Sunday, September 4, 2011

Who Are You - A Cripple, or a Man? How About Both?

I believe it's important to not "be" your handicap - in fact, I spent decades denying I even had one. We are all more than the fact of our handicaps, and that is completely as it should be. After all, we want to enjoy life in the same manner everyone does - except perhaps the politicians. We want to be active - sports, hiking, enjoying our friends, or our kids, just as everyone else does. And it comes as no surprise to me that I wasn't the only clubby who tried to act as though I did not in fact have something that set me apart from "everybody else," whether I wanted it to or not. I learned very early that being different, especially among my peer group, was a ticket to being bullied, to humiliation, to rejection, to being relegated the outsider status I never sought. But there it is, isn't it? Everyone I have ever met, who has a handicap - obvious or invisible - has gone through some variation on this theme. And nearly all have confessed to me that the biggest hurdle they often face is their own internal battles, the internalizing of all that rejection and humiliation, of being if not told, then certainly being shown, that to be handicapped nearly anywhere in the world is to be "different."

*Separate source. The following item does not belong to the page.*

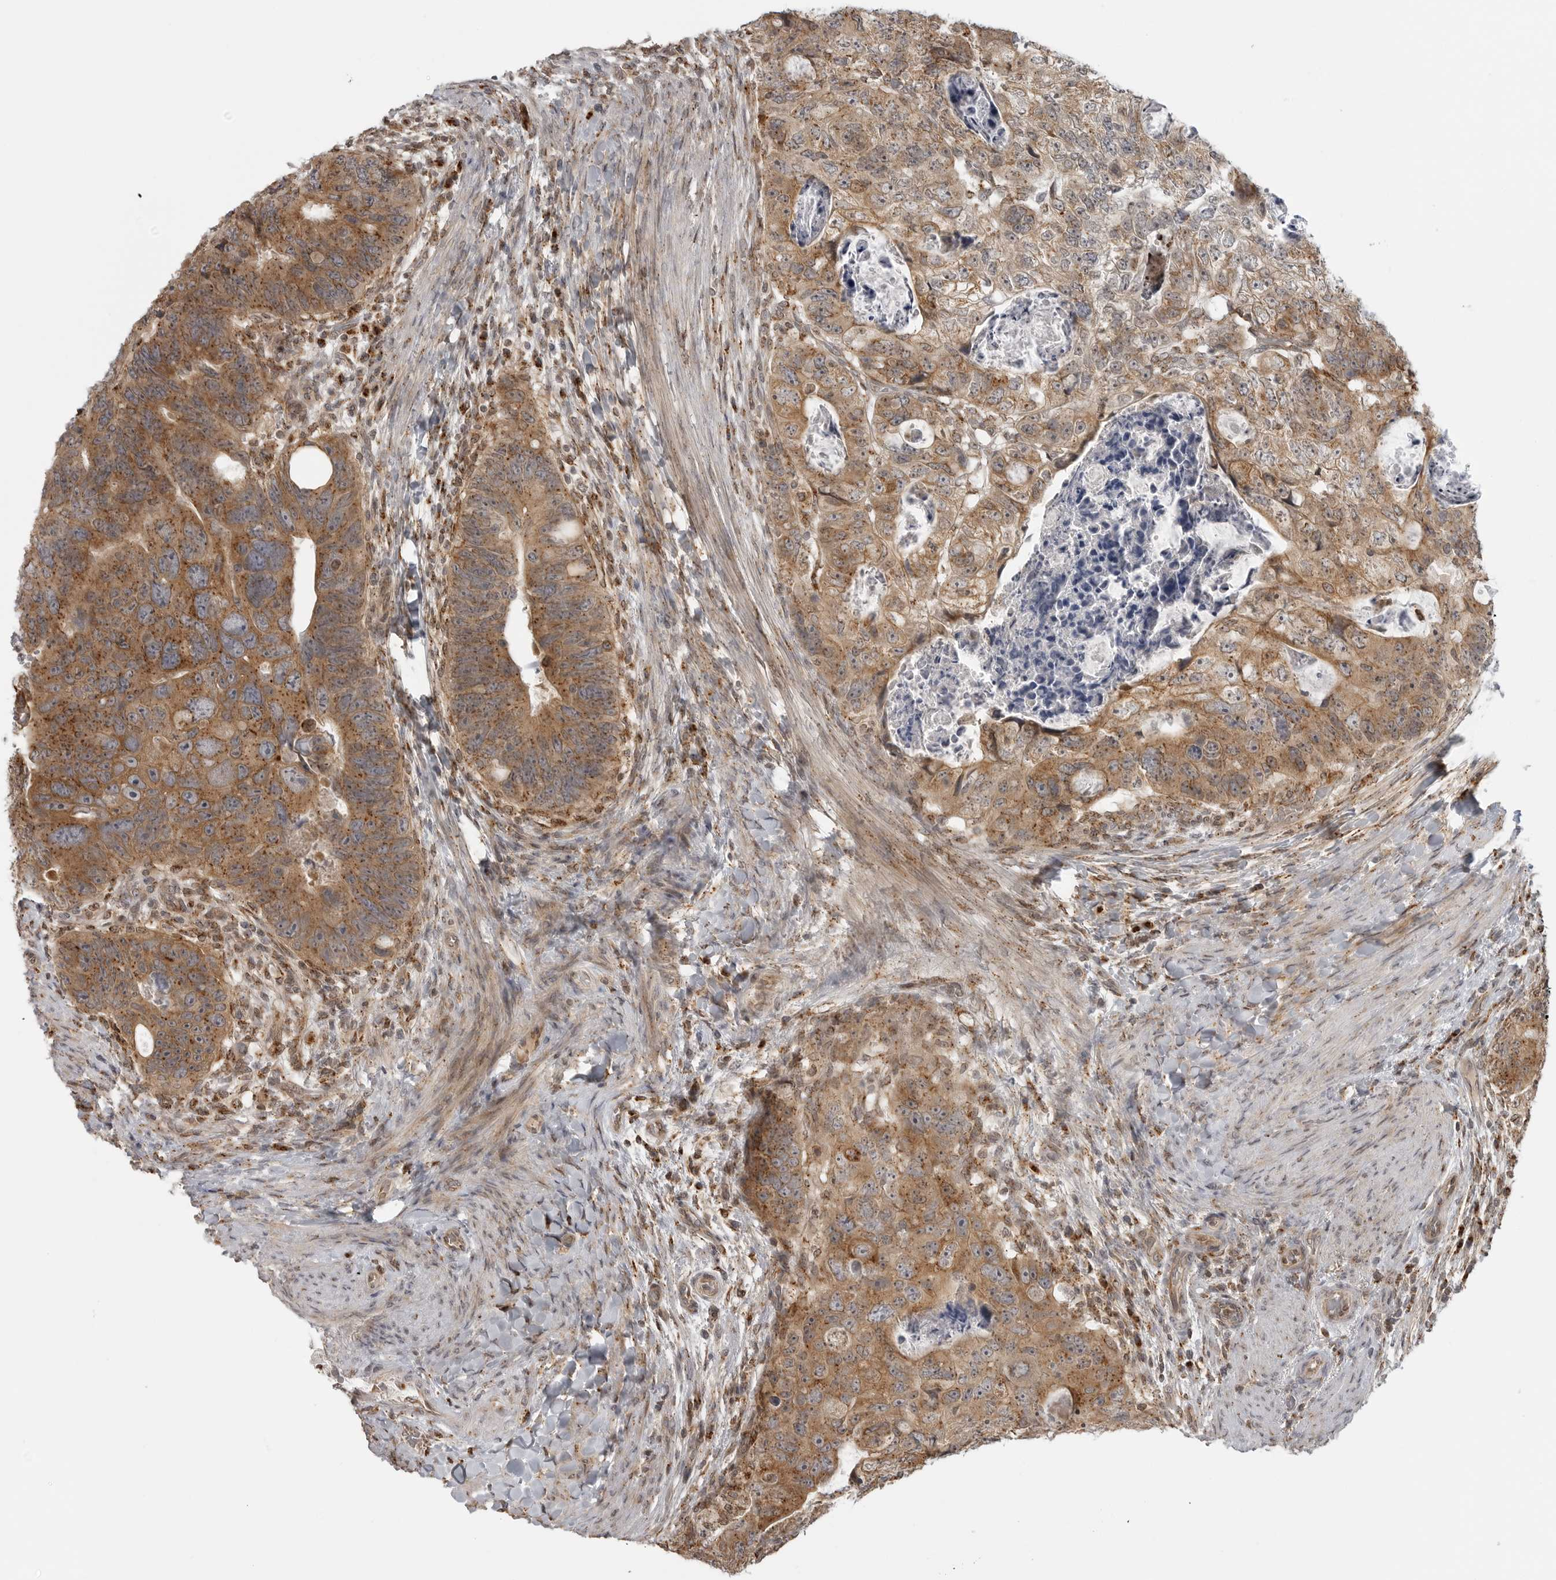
{"staining": {"intensity": "moderate", "quantity": ">75%", "location": "cytoplasmic/membranous"}, "tissue": "colorectal cancer", "cell_type": "Tumor cells", "image_type": "cancer", "snomed": [{"axis": "morphology", "description": "Adenocarcinoma, NOS"}, {"axis": "topography", "description": "Rectum"}], "caption": "Brown immunohistochemical staining in colorectal cancer (adenocarcinoma) exhibits moderate cytoplasmic/membranous staining in approximately >75% of tumor cells. The protein of interest is shown in brown color, while the nuclei are stained blue.", "gene": "COPA", "patient": {"sex": "male", "age": 59}}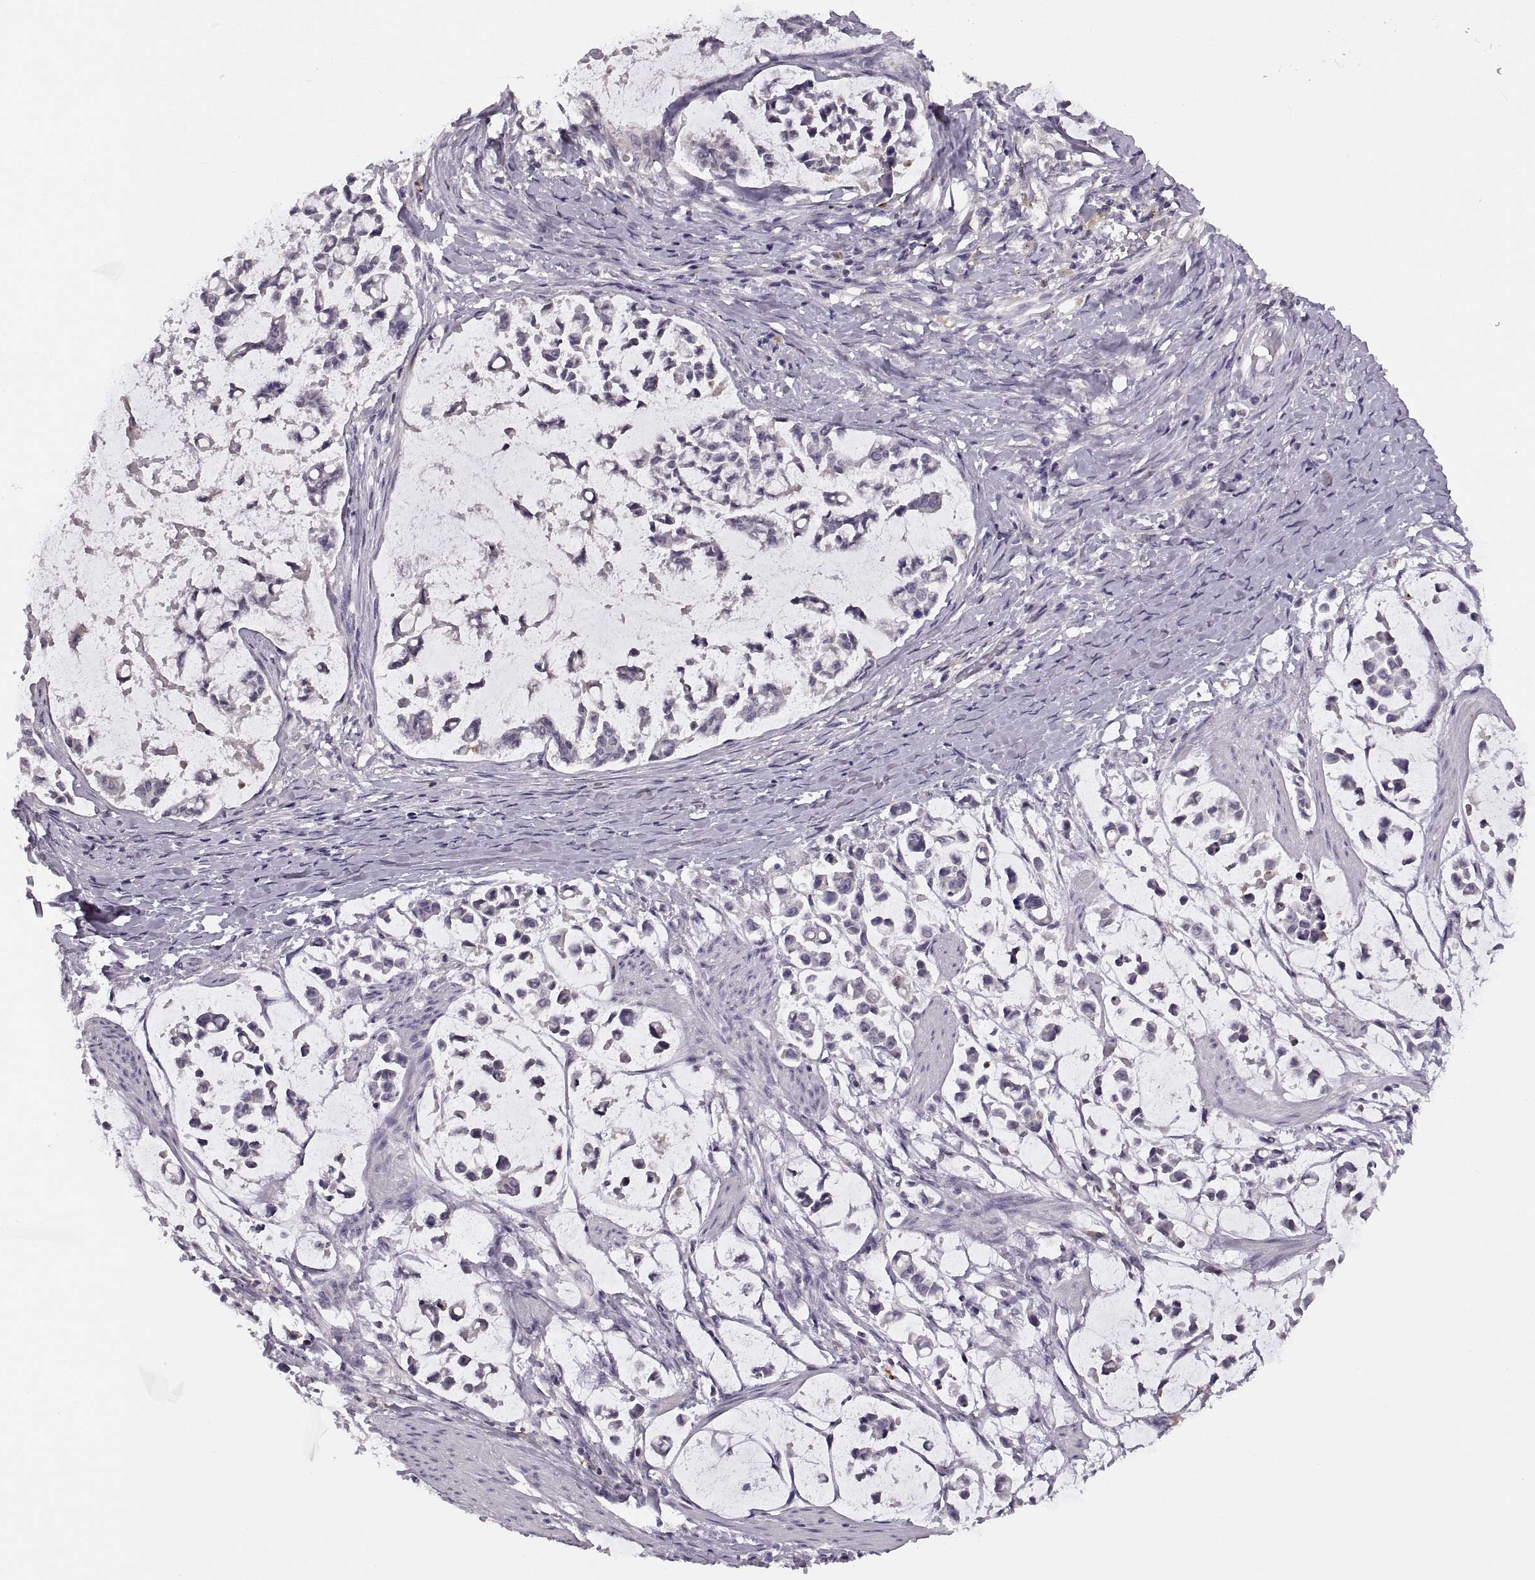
{"staining": {"intensity": "negative", "quantity": "none", "location": "none"}, "tissue": "stomach cancer", "cell_type": "Tumor cells", "image_type": "cancer", "snomed": [{"axis": "morphology", "description": "Adenocarcinoma, NOS"}, {"axis": "topography", "description": "Stomach"}], "caption": "Photomicrograph shows no significant protein staining in tumor cells of stomach cancer (adenocarcinoma).", "gene": "ADH6", "patient": {"sex": "male", "age": 82}}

Today, I have come to terms with the harder elements of this internal battle, this constant rupturing of the self I feel, from the self I deny. But in order to do that, I had to work very hard to realize that, in choosing to call myself a clubby, in choosing to spend a major portion of my life trying to help others whose handicaps have made life difficult, I was that different person the world made me out to be. Only now, I am in charge of that self. I do not hesitate to tell those who ask why I walk with a cane, or limp worse some days than others, or why I wear those huge shoes, that I am a clubby, and am more than willing to explain what that means, if they are truly interested in facing the truth along with me. Until I was willing to allow my self to be my handicap, as much as all the other things I want to and strive to be, I was not ever going to be a complete person, the person  in fact I am, different or not. And, true confession here, I have spent more than thirty years in therapy working to reintegrate all those aspects of myself, to reclaim my full self, handicap and all. And I am still working on that goal. Fact is, I suspect I will always be working on it.

But I have also learned something else along the way - everyone, perhaps with the exception of Buddha, has a handicap. If you spend time truly observing people, something I have spent much of my life engaged in, both at the professional level, and just because people fascinate me, you will sooner or later spot their handicap. It might in fact be obvious - cane, wheelchair, prosthetic, a limp, - or it may be very subtle, say, an inability to actually listen to what another person is saying, or, bigotry, or intolerance of people who they believe are slower, or who think differently, etc. A handicap, when seen in the manner the word is used in sport, as in horse racing, for example, simply means that there are differentials in advantage that must be factored into the ability of the various participants to fully compete on a level playing field, as it were. Us clubbies, just as with others with physical and mental handicaps, don't really have a level playing field, do we? And that is why I feel so strongly that we do indeed need to be as willing to "be" our handicap to the same degree we choose to be our other aspects - our work, our sport, our friends and family. Our clubby selves need to be fully integrated into our lives. Then, and in my view, only then, are we able to be fully and truly who we are.